R Tutorial: Automated Web Scraping in R
How to automatically web scrape periodically so you can analyze timely/frequently updated data.
There are many blogs and tutorials that teach you how to scrape data from a bunch of web pages once and then you’re done. But one-off web scraping is not useful for many applications that require sentiment analysis on recent or timely content, or capturing changing events and commentary, or analyzing trends in real time. As fun as it is to do an academic exercise of web scraping for one-off analysis on historical data, it is not useful to when wanting to use timely or frequently updated data.
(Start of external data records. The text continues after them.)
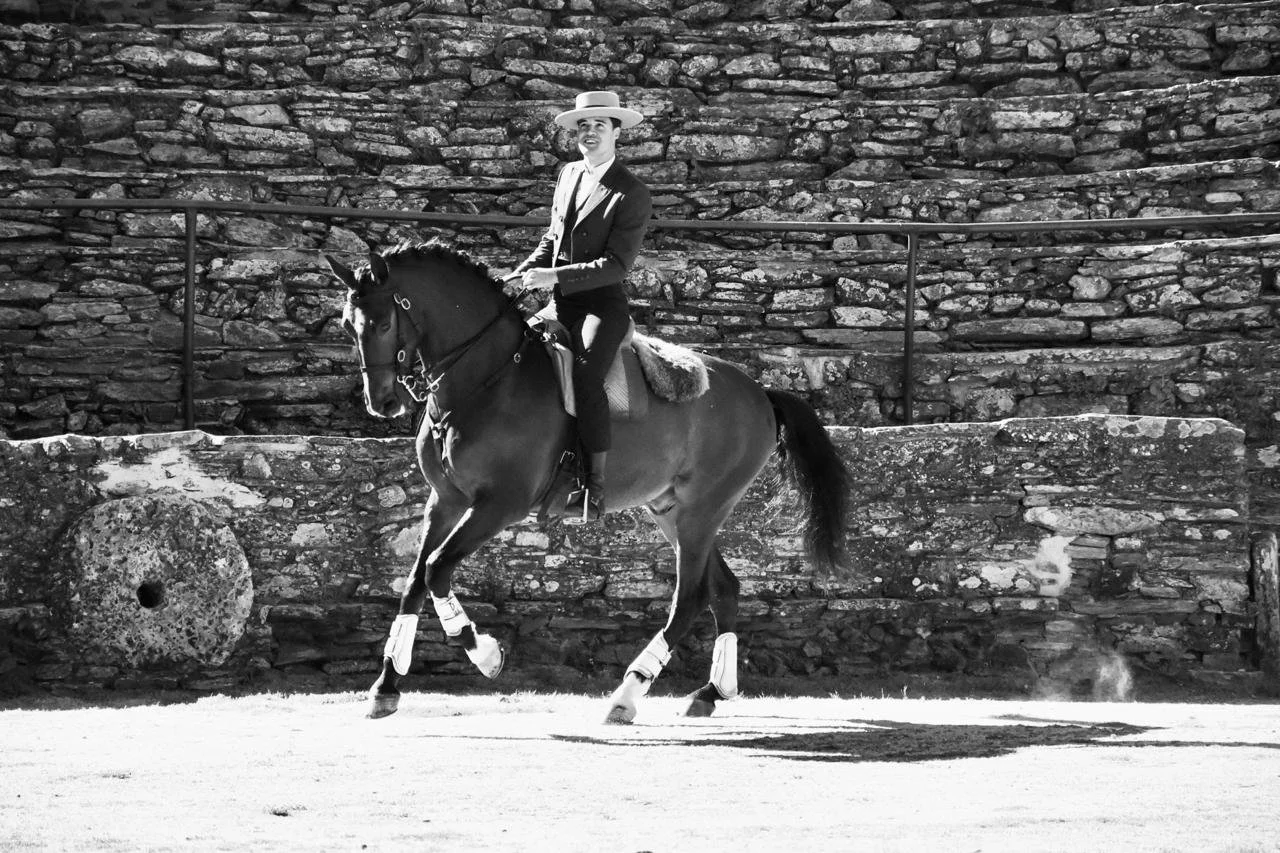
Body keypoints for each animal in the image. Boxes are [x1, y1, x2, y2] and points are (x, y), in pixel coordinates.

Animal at [326, 238, 851, 723]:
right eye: (349, 325)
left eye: (383, 323)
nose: (382, 402)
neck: (487, 379)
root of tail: (761, 392)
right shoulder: (446, 501)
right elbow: (415, 582)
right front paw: (386, 685)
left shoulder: (500, 504)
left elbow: (436, 569)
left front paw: (485, 652)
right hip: (672, 510)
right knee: (724, 588)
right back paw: (711, 692)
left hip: (702, 510)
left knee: (690, 598)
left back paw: (628, 694)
Scenario: You would like to tap into news sources to analyze the political events that are changing by the hour and people’s comments on these events. These events could be analyzed to summarize the key discussions and debates in the comments, rate the overall sentiment of the comments, find the key themes in the headlines, see how events and commentary change over time, and more. You need a collection of recent political events or news scraped every hour so that you can analyze these events.
What we’ll do:
We’ll go through the process of writing standard web scraping commands in R, filtering timely data, analyzing or summarizing key information in the text, and sending an email alert of the results of your analysis. We’ll set up our script to run every hour so that text is scraped and analyzed periodically to capture changing events and commentary or analyze trends in real time. Feel free to bring your laptop and follow along!
Let’s go fetch your data!
About the Presenter:
Rebecca holds a bachelor’s degree of information and media from the University of Technology Sydney and a post-graduate diploma in mathematics and statistics from the University of Southern Queensland. She has a background in technical writing for games dev and has written for tech publications.
Rebecca just moved here recently from Sydney, Australia and joined Data Science Dojo after attending a bootcamp in 2015!